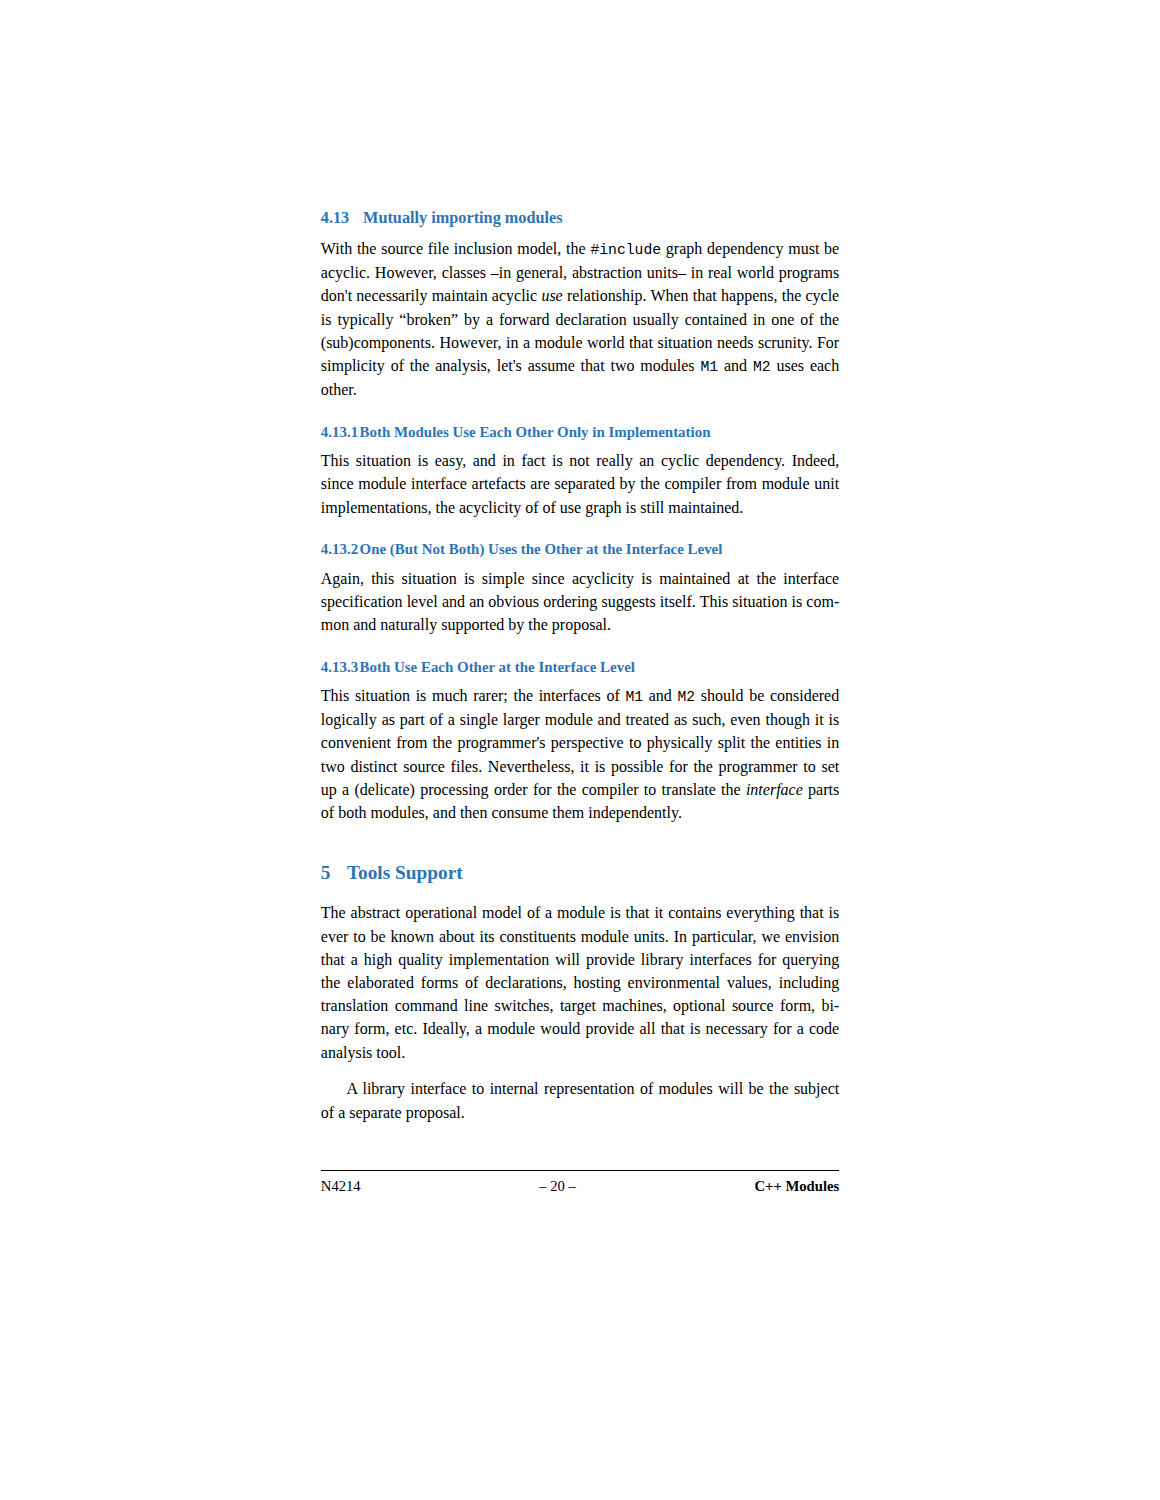4.13 Mutually importing modules
With the source file inclusion model, the #include graph dependency must be acyclic. However, classes –in general, abstraction units– in real world programs don't necessarily maintain acyclic use relationship. When that happens, the cycle is typically “broken” by a forward declaration usually contained in one of the (sub)components. However, in a module world that situation needs scrunity. For simplicity of the analysis, let's assume that two modules M1 and M2 uses each other.
4.13.1 Both Modules Use Each Other Only in Implementation
This situation is easy, and in fact is not really an cyclic dependency. Indeed, since module interface artefacts are separated by the compiler from module unit implementations, the acyclicity of of use graph is still maintained.
4.13.2 One (But Not Both) Uses the Other at the Interface Level
Again, this situation is simple since acyclicity is maintained at the interface specification level and an obvious ordering suggests itself. This situation is common and naturally supported by the proposal.
4.13.3 Both Use Each Other at the Interface Level
This situation is much rarer; the interfaces of M1 and M2 should be considered logically as part of a single larger module and treated as such, even though it is convenient from the programmer's perspective to physically split the entities in two distinct source files. Nevertheless, it is possible for the programmer to set up a (delicate) processing order for the compiler to translate the interface parts of both modules, and then consume them independently.
5 Tools Support
The abstract operational model of a module is that it contains everything that is ever to be known about its constituents module units. In particular, we envision that a high quality implementation will provide library interfaces for querying the elaborated forms of declarations, hosting environmental values, including translation command line switches, target machines, optional source form, binary form, etc. Ideally, a module would provide all that is necessary for a code analysis tool.
A library interface to internal representation of modules will be the subject of a separate proposal.
N4214
– 20 –
C++ Modules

*****

■ **Work required**: An exact reproduction of the data is needed, with no pictures included.

■ **Exercise answer**:
4.13 Mutually importing modules
With the source file inclusion model, the #include graph dependency must be acyclic. However, classes –in general, abstraction units– in real world programs don't necessarily maintain acyclic use relationship. When that happens, the cycle is typically “broken” by a forward declaration usually contained in one of the (sub)components. However, in a module world that situation needs scrunity. For simplicity of the analysis, let's assume that two modules M1 and M2 uses each other.
4.13.1 Both Modules Use Each Other Only in Implementation
This situation is easy, and in fact is not really an cyclic dependency. Indeed, since module interface artefacts are separated by the compiler from module unit implementations, the acyclicity of of use graph is still maintained.
4.13.2 One (But Not Both) Uses the Other at the Interface Level
Again, this situation is simple since acyclicity is maintained at the interface specification level and an obvious ordering suggests itself. This situation is common and naturally supported by the proposal.
4.13.3 Both Use Each Other at the Interface Level
This situation is much rarer; the interfaces of M1 and M2 should be considered logically as part of a single larger module and treated as such, even though it is convenient from the programmer's perspective to physically split the entities in two distinct source files. Nevertheless, it is possible for the programmer to set up a (delicate) processing order for the compiler to translate the interface parts of both modules, and then consume them independently.
5 Tools Support
The abstract operational model of a module is that it contains everything that is ever to be known about its constituents module units. In particular, we envision that a high quality implementation will provide library interfaces for querying the elaborated forms of declarations, hosting environmental values, including translation command line switches, target machines, optional source form, binary form, etc. Ideally, a module would provide all that is necessary for a code analysis tool.
A library interface to internal representation of modules will be the subject of a separate proposal.
N4214
– 20 –
C++ Modules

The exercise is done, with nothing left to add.